[Prompt]:
Reproduce the items line for line, from the very first line up to and including the line with "wie Falten und".

[Transcribed page text]
=== Section Start ===

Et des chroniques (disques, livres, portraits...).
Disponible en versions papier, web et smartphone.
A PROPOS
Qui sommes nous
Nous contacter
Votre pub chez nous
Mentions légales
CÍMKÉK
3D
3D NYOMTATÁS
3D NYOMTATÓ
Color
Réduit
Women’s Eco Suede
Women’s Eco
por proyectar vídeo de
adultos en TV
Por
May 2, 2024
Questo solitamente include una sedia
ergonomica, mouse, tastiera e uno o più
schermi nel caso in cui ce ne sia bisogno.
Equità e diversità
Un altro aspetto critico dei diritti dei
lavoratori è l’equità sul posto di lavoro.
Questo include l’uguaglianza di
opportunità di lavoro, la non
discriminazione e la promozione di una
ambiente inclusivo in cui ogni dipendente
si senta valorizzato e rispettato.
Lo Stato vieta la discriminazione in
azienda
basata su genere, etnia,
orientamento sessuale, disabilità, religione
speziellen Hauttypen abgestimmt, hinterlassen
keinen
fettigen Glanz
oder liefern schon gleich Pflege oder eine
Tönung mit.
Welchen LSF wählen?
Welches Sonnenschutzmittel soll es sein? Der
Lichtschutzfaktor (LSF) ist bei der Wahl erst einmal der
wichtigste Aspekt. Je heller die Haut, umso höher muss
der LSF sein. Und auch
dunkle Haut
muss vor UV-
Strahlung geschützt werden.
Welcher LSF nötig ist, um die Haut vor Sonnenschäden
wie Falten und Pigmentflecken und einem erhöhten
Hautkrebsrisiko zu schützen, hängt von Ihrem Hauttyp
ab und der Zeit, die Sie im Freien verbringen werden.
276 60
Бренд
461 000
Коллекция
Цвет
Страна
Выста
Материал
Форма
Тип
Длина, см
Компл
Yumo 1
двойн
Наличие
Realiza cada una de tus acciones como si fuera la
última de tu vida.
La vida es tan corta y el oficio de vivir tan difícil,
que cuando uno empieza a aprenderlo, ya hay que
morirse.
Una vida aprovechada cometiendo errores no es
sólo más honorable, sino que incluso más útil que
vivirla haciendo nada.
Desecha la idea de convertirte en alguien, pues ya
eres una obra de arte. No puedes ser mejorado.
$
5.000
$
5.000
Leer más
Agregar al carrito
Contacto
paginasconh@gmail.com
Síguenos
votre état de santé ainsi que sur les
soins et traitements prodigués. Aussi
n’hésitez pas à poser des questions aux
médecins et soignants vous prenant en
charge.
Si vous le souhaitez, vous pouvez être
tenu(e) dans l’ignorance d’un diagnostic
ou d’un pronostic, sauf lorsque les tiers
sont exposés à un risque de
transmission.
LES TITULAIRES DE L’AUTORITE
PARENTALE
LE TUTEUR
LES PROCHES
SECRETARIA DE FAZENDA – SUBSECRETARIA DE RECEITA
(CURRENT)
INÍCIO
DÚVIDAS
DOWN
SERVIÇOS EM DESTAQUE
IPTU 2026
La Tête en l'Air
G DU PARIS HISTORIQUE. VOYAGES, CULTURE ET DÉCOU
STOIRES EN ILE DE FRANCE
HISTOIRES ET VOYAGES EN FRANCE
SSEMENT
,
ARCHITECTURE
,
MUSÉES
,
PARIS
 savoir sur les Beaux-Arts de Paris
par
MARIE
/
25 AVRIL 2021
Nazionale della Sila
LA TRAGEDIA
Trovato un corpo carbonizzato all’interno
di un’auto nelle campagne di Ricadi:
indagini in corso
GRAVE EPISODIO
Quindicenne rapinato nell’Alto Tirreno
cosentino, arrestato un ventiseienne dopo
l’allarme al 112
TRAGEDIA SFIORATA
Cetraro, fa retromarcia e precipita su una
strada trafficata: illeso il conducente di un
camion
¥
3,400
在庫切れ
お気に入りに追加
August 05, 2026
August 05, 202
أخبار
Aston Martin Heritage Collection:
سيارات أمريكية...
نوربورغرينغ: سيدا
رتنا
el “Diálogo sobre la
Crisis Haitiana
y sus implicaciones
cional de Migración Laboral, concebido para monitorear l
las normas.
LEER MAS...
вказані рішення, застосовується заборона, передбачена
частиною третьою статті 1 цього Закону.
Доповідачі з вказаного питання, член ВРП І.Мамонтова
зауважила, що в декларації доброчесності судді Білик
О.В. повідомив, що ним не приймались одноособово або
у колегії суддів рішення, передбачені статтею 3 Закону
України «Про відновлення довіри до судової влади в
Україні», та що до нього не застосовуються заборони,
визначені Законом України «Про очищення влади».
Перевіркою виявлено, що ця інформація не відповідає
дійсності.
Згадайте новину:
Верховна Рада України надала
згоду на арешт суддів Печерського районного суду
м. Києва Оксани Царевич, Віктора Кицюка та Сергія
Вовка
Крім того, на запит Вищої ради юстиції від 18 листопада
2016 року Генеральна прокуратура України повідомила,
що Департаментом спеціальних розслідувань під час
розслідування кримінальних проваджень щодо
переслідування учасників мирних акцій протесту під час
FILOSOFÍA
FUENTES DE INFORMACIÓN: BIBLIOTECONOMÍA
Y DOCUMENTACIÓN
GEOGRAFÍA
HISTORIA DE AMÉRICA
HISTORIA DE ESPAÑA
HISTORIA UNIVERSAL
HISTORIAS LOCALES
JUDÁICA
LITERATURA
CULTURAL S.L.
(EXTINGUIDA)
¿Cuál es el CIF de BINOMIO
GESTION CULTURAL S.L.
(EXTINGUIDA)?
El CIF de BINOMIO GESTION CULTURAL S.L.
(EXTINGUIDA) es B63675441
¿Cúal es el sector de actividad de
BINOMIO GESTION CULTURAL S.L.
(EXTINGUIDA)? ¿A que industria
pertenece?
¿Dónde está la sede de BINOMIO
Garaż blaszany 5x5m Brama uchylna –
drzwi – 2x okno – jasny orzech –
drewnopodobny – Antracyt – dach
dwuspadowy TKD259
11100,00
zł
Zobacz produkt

=== Section End ===

[Exercise solution]:
Et des chroniques (disques, livres, portraits...).
Disponible en versions papier, web et smartphone.
A PROPOS
Qui sommes nous
Nous contacter
Votre pub chez nous
Mentions légales
CÍMKÉK
3D
3D NYOMTATÁS
3D NYOMTATÓ
Color
Réduit
Women’s Eco Suede
Women’s Eco
por proyectar vídeo de
adultos en TV
Por
May 2, 2024
Questo solitamente include una sedia
ergonomica, mouse, tastiera e uno o più
schermi nel caso in cui ce ne sia bisogno.
Equità e diversità
Un altro aspetto critico dei diritti dei
lavoratori è l’equità sul posto di lavoro.
Questo include l’uguaglianza di
opportunità di lavoro, la non
discriminazione e la promozione di una
ambiente inclusivo in cui ogni dipendente
si senta valorizzato e rispettato.
Lo Stato vieta la discriminazione in
azienda
basata su genere, etnia,
orientamento sessuale, disabilità, religione
speziellen Hauttypen abgestimmt, hinterlassen
keinen
fettigen Glanz
oder liefern schon gleich Pflege oder eine
Tönung mit.
Welchen LSF wählen?
Welches Sonnenschutzmittel soll es sein? Der
Lichtschutzfaktor (LSF) ist bei der Wahl erst einmal der
wichtigste Aspekt. Je heller die Haut, umso höher muss
der LSF sein. Und auch
dunkle Haut
muss vor UV-
Strahlung geschützt werden.
Welcher LSF nötig ist, um die Haut vor Sonnenschäden
wie Falten und Pigmentflecken und einem erhöhten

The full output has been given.